EX-SOVIET STATES REMEMBER HUGE LOSSES ON NAZI ATTACK ANNIVERSARY
- By The Financial District

- Jun 24, 2021
- 1 min read
Eighty years to the day after the Nazi dictatorship in Germany tore up a non-aggression policy with the Soviet Union and turned its sights on war with Moscow, leaders across the region took time to remember the horrors of World War II.

Wreaths were laid on memorials to the Soviet Union's war dead in Berlin, Brest, Kiev and Moscow, Deutsche Presse-Agentur (dpa) reported. In Ukraine, President Volodymyr Zelensky led a moment of silence.

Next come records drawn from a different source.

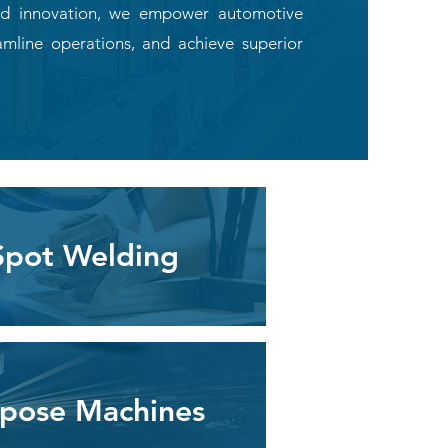
 and innovation, we empower automotive
amline operations, and achieve superior
Spot Welding
rpose Machines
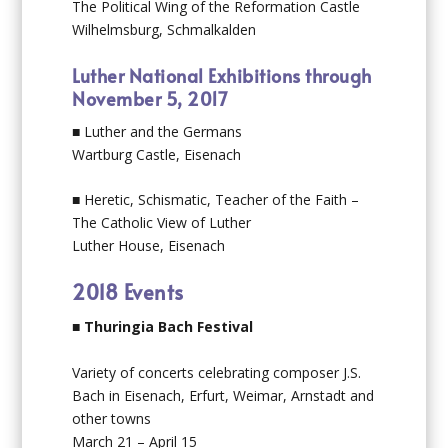
The Political Wing of the Reformation Castle
Wilhelmsburg, Schmalkalden
Luther National Exhibitions through
November 5, 2017
■ Luther and the Germans
Wartburg Castle, Eisenach
■ Heretic, Schismatic, Teacher of the Faith –
The Catholic View of Luther
Luther House, Eisenach
2018 Events
■
Thuringia Bach Festival
Variety of concerts celebrating composer J.S.
Bach in Eisenach, Erfurt, Weimar, Arnstadt and
other towns
March 21 – April 15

Those gathered at the Belarusian ceremony in Brest, which lies on its Polish border, let white balloons fly into the sky, according to the Belta news agency.

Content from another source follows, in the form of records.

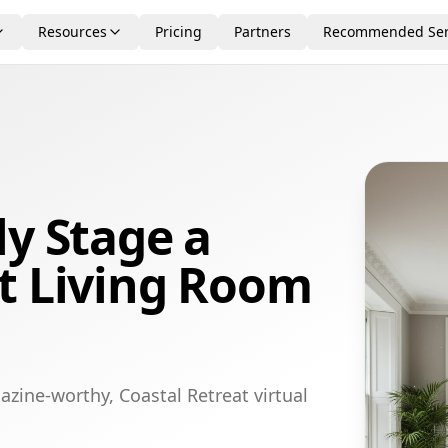
Resources
Pricing
Partners
Recommended Ser
ly Stage a
t Living Room
zine-worthy, Coastal Retreat virtual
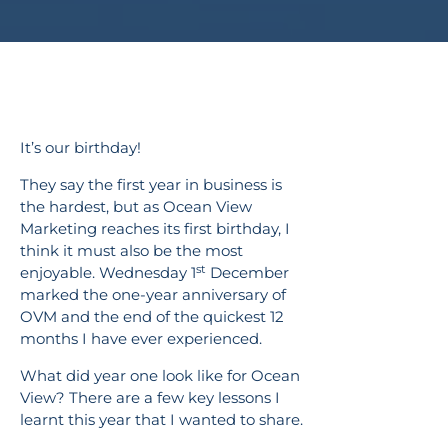
It’s our birthday!
They say the first year in business is
the hardest, but as Ocean View
Marketing reaches its first birthday, I
think it must also be the most
st
enjoyable. Wednesday 1
December
marked the one-year anniversary of
OVM and the end of the quickest 12
months I have ever experienced.
What did year one look like for Ocean
View? There are a few key lessons I
learnt this year that I wanted to share.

In Berlin, German President Frank-Walter Steinmeier laid a wreath at a memorial for Soviet soldiers, while Russian President Vladimir Putin did the same at a memorial to unknown soldiers near the Kremlin Wall in Moscow.
Putin also took the opportunity to write a guest editorial for Germany's Die Zeit newspaper, in which he alternated between highlighting challenges that Europe and Russia can tackle together and blasting NATO and the European Union (EU) for regional instability.

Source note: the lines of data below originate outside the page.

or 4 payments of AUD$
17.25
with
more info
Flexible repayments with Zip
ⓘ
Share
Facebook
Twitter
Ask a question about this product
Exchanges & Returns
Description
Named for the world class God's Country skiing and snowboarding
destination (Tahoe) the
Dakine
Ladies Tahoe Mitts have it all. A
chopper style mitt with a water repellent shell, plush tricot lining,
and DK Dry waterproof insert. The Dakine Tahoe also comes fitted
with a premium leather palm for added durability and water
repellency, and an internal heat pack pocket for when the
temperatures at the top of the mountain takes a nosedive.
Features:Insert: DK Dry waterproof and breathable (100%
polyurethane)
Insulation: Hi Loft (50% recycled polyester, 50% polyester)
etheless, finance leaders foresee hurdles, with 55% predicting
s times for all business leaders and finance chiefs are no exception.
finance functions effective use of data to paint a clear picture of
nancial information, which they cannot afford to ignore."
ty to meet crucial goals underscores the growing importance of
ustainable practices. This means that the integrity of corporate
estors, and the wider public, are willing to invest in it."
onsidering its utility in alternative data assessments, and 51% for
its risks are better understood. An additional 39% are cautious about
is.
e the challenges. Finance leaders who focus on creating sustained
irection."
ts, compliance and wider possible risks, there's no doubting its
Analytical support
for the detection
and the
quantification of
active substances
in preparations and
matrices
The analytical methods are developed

After arguing that there was room to cooperate on climate and environmental problems and security in his article, Putin turned to say that many of the existing problems on the continent can be traced back to EU and NATO policies.
"The basis of the growing mutual mistrust in Europe lies in the eastward encroachment of the military alliance," wrote Putin, arguing that European interests had lent support to a "weaponized, unconstitutional coup" in Ukraine, a reference to the 2014 demonstrations that drove out Viktor Yanukovych, who was closely allied to Moscow.